A série chocou muitos pais britânicos, e até deu prejuízo para a família de uma garota que deu uma festa a la Skins em sua casa, anunciada pelo MySpace dela. Isso porque o vídeo promocional da série mostra uma festa destruidora ao som de “Standing in the way of control“, do Gossip. Aliás, a trilha sonora da série é outra pérola.

Cada episódio se foca em um personagem – não muito diferente de LOST, nesse quesito – mas a série tem só 10 episódios, que são muito mais intensos, e os escritores não dão ponto sem nó: tudo tem algum motivo pra acontecer.

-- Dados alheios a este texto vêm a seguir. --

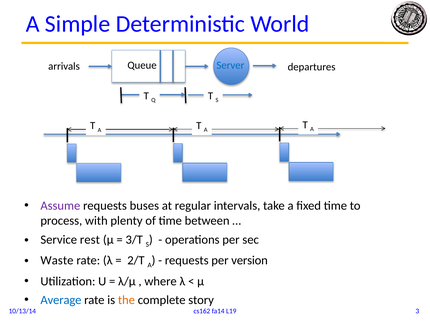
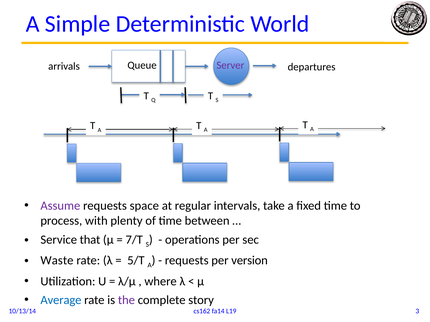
Server colour: blue -> purple
buses: buses -> space
rest: rest -> that
3/T: 3/T -> 7/T
2/T: 2/T -> 5/T
the colour: orange -> purple
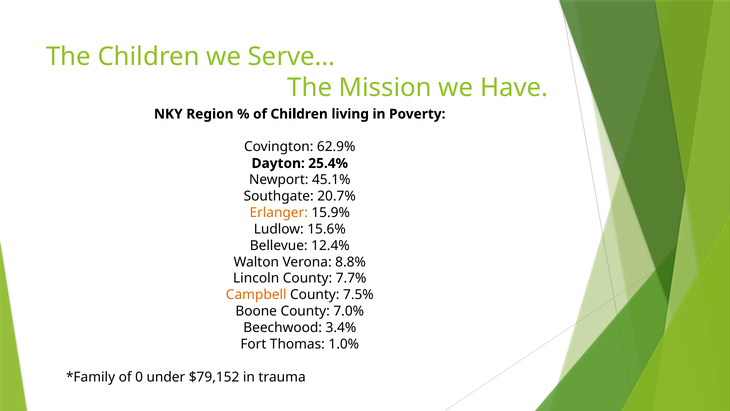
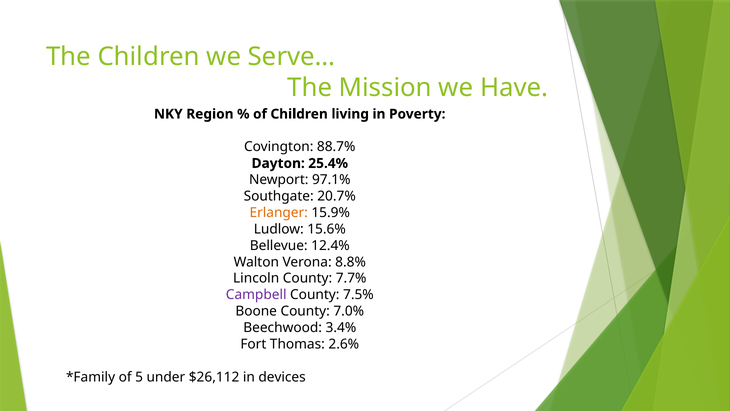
62.9%: 62.9% -> 88.7%
45.1%: 45.1% -> 97.1%
Campbell colour: orange -> purple
1.0%: 1.0% -> 2.6%
0: 0 -> 5
$79,152: $79,152 -> $26,112
trauma: trauma -> devices
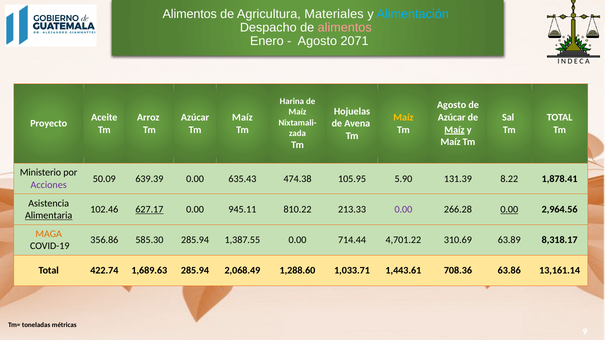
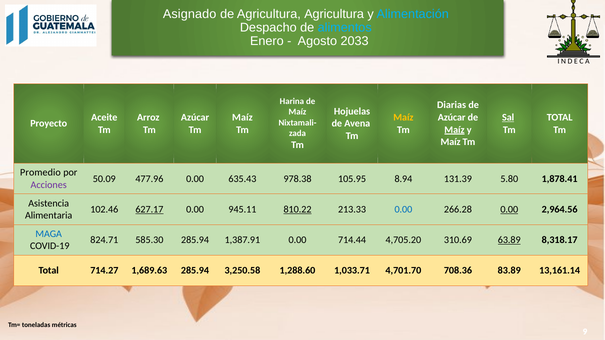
Alimentos at (190, 14): Alimentos -> Asignado
Agricultura Materiales: Materiales -> Agricultura
alimentos at (345, 28) colour: pink -> light blue
2071: 2071 -> 2033
Agosto at (452, 105): Agosto -> Diarias
Sal underline: none -> present
Ministerio: Ministerio -> Promedio
639.39: 639.39 -> 477.96
474.38: 474.38 -> 978.38
5.90: 5.90 -> 8.94
8.22: 8.22 -> 5.80
810.22 underline: none -> present
0.00 at (403, 210) colour: purple -> blue
Alimentaria underline: present -> none
MAGA colour: orange -> blue
356.86: 356.86 -> 824.71
1,387.55: 1,387.55 -> 1,387.91
4,701.22: 4,701.22 -> 4,705.20
63.89 underline: none -> present
422.74: 422.74 -> 714.27
2,068.49: 2,068.49 -> 3,250.58
1,443.61: 1,443.61 -> 4,701.70
63.86: 63.86 -> 83.89
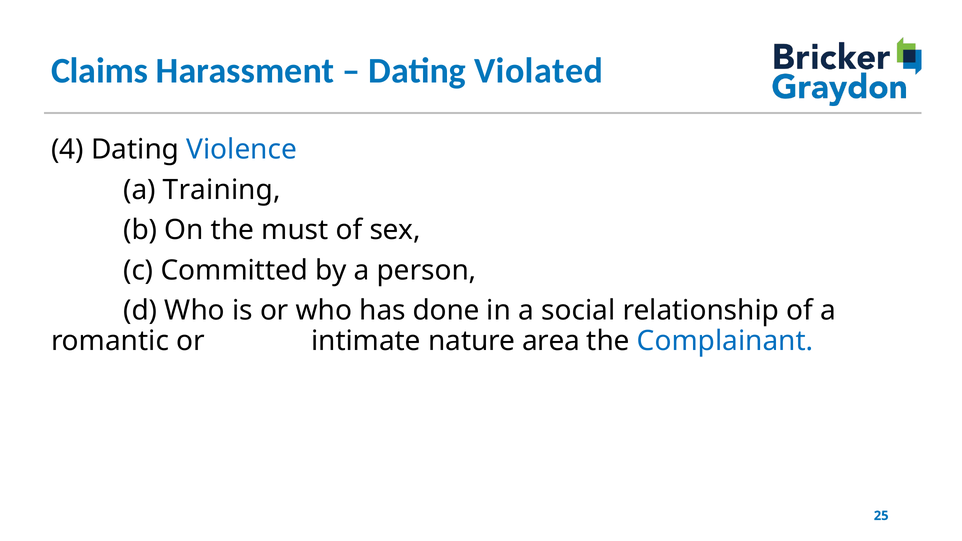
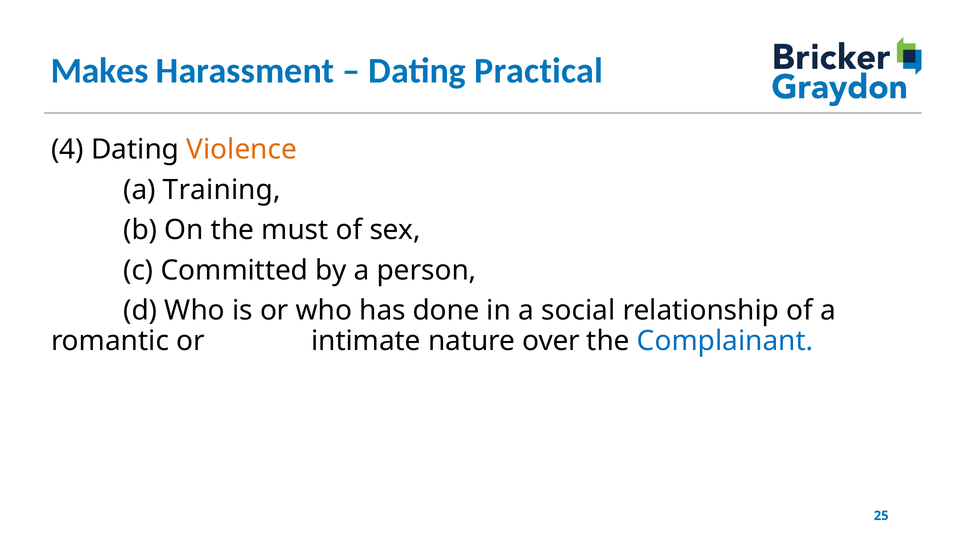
Claims: Claims -> Makes
Violated: Violated -> Practical
Violence colour: blue -> orange
area: area -> over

Os primeiros 5 minutos do primeiro basicamente nos dão as características diferenciais personagens principais (menos a Cassie): Tony, o líder confiante; Sid, o nerd (virgem) que só se fode; Michelle, a gostosona; Jal, a mal-humorada; Anwar, o muçulmano tarado; Chris, o porra-louca; Maxxie, o gay artista; Effy, a misteriosa irmã caçula de Tony. Depois nós descobrimos Abigail, a riquinha que se acha “super”; Kenneth, que não consegue decidir entre falar como mano ou como intelectual; e Cassie, a louca anoréxica. Mas eles não se definem só por isso, felizmente.

Skins é uma série sobre ser adolescente, porém isso não significa que os temas tratados sejam infantis, longe disso. Família, drogas, morte, vingança, preconceito… esses com certeza não são assuntos de criança.